Monday, February 27, 2006

Farewell, Octavia Butler

I was terribly saddened to hear that the writer Octavia Butler died unexpectedly this weekend. There were so many books I was looking forward to read, so many stories she had yet to spin. I've used her book Kindred for my composition courses many times; I used her Parable of the Sower for my speculative fiction course last spring.

The latter book rings particularly loudly in my mind at this minute: the young narrator, Lauren, creates her own religion based on the horrors of the world unfolding around her. She sums up the epiphanies in short verses that become her manifesto, "Earthseed." The first of these is perhaps the most direct:

All that you touch
You Change.

All that you Change
Changes you.

The only lasting truth
is Change.

Is Change.

Wednesday, February 15, 2006


I just opened a box with the new edition of Volume 1 of the Longman Anthology of British Literature. Flipping through it to look for changes, I came across a photo from Monty Python and the Holy Grail. It actually has a passage from the film script, too (Arthur and the Peasants).

And people actually ask me why I don't use a Norton Anthology! No comparison.

Monday, February 13, 2006

New Publication

I'm happy to report that I will have a publication forthcoming in an unusual outlet: Puppetry International Magazine. It brings together a variety of skills and readings which is always fun. The essay is "Future Medieval Space: Performing 'Punch' in Riddley Walker." I have been really fascinated with Punch of late, and this is one of the payoffs. I know I've mentioned Riddley Walker before (and recently reviewed the latest book by Russell Hoban), but the part that Punch plays in the novel continues to fascinate me, as does Hoban's use of the legend of St. Eustace (and the wall painting based on it in Canterbury Cathedral. Perhaps the fractured language that Hoban uses to evoke the stunted world after nuclear holocaust intrigues me most of all. Naturally, I have made sure to include this favorite book in my course about Canterbury that I'm teaching as part of the London trip this spring.

Sunday, February 12, 2006


Well, you may recall my recent post about Finn friend Ulla Suokko, musician, storyteller and now, actor appearing on Conan O'Brien's show as part of his growing fascination with Tarja Halonen (thanks to Diane for that link).
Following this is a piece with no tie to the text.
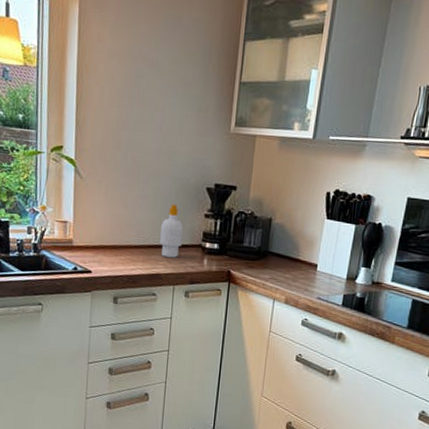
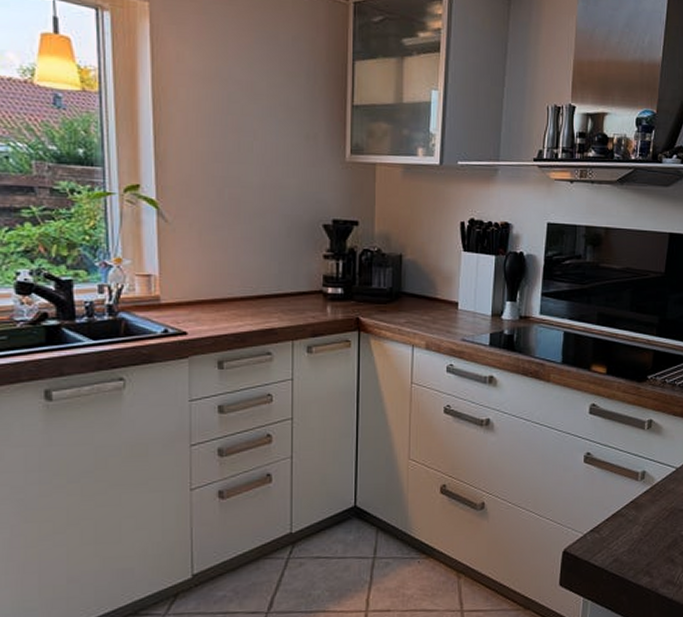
soap bottle: present [159,204,184,258] -> none [270,245,300,308]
Now another Finn friend has got into the act. Conan is going to Finland to meet with Halonen (who did successfully win re-election) and he's taking with him a kantele made by friend and extraordinary kantele-maker Gerry Henkel. Specially made for the television host, the "Konantele" has an image of Conan right on it:

You can read the whole story here!

Wednesday, February 08, 2006

Beowulf, Again

From Ain't it Cool:

"According to Avary, he and Neil Gaiman went to the original epic poem and did as literal a translation as possible, with the only liberties filling in holes in the story, either gaps in time or something left unexplained...In this instance, they realized that Grendel was the son of the demon and The King, which would be the reason he's tormenting his father, as well as dragging living men off to his mother."

Uh, sure. And the gold bikini on Angelina Jolie (AKA Grendel's mom) -- what's the Old English for that? Se gylden brydbosm?


Three women of incredible stature passed from this earth recently:

Betty Friedan, whose monumental Feminine Mystique changed a generation and gave a name to a problem that many women experienced but could not articulate. The 1950s was the first time women were expected to be happy doing nothing but childcare and housekeeping. It was the first time there was that luxury. But it is not enough to keep the mind engaged. Shiny floors do not fulfill any human being -- children need parents who are full participants in the world -- not half-beings who derive all their fulfillment through other people.

Coretta Scott King, who was a devoted peace worker and concert singer before she joined hands with her more celebrated husband. She was never less than a partner, although the media commentators of the 1960s (and, regretfully, beyond) saw her only as a helpmate to her spouse. Her determination never flagged and she has shaped a legacy that makes this country a better place than it could have been without her.

Wendy Wasserstein, who explored the changes these two women helped foment. Some breakthroughs are so profound they are barely recognized later; the mainstream success of a play with all female characters in 1977 surprised playgoers and critics. Wasserstein's low key humorous approach to the problems that plagued a generation adjusting to the freedom and responsibilities of second wave feminism demonstrated the struggle without evoking the usual hostility aimed at anything "feminist." Perhaps her most lasting legacy comes upon the wave of memories of her not just as the successful playwright, but as the friend and mentor who was always willing to go the extra mile for those she could help. To be acclaimed for your work is wonderful: to be acclaimed universally as a person who brought much good to the world, well -- can there be much better?

Who will step into their shoes to lead a new generation?